__Information given__.
=====

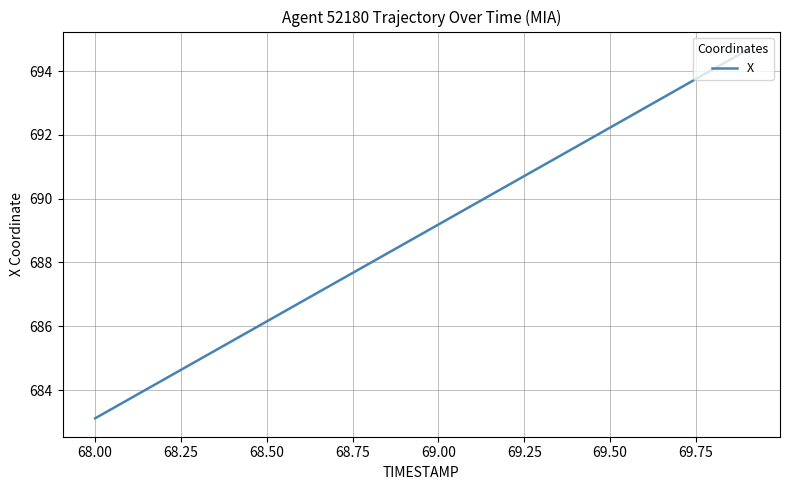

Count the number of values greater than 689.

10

=====

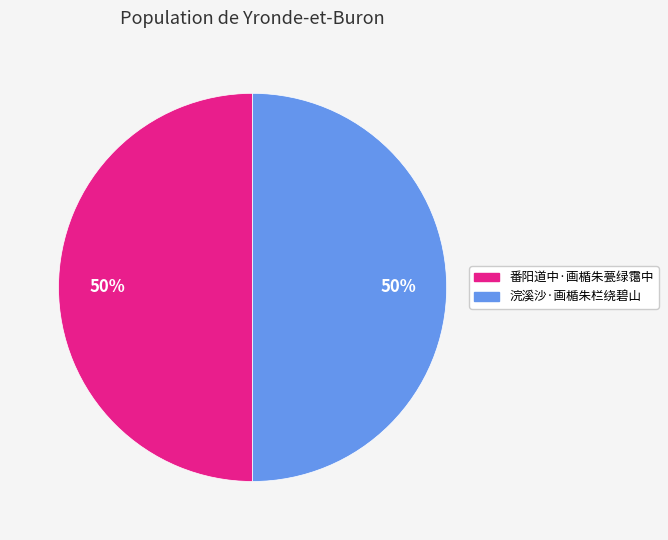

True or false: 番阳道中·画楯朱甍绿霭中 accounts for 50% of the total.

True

=====

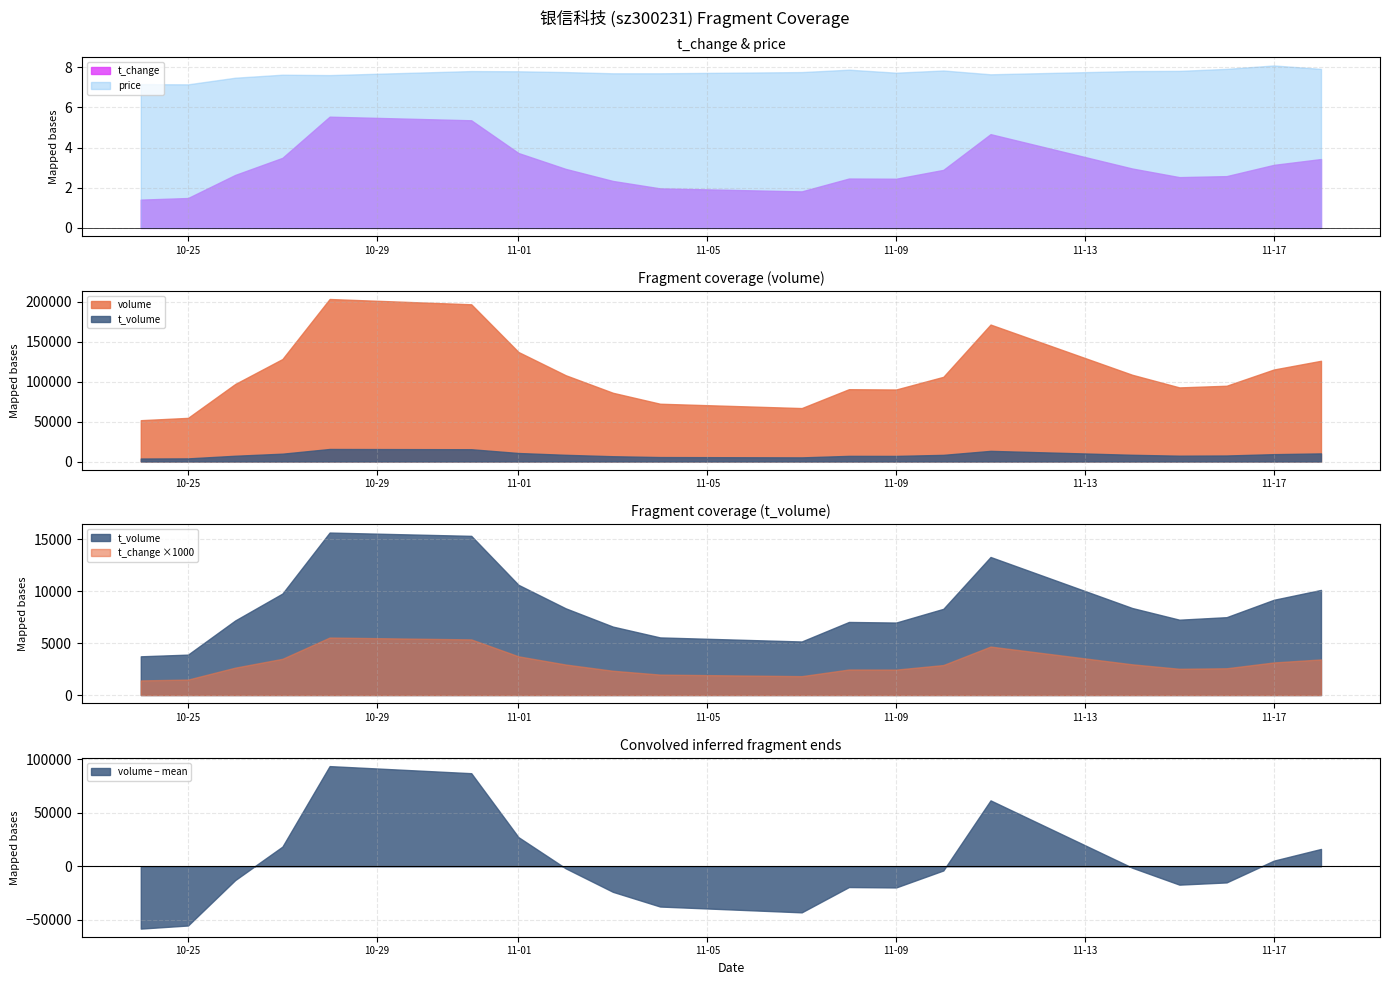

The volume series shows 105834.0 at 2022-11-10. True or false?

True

=====

__About this exercise__.
Show every line of the material that contains the string "True".

__Expected answer__.
True or false: 番阳道中·画楯朱甍绿霭中 accounts for 50% of the total.
True
The volume series shows 105834.0 at 2022-11-10. True or false?
True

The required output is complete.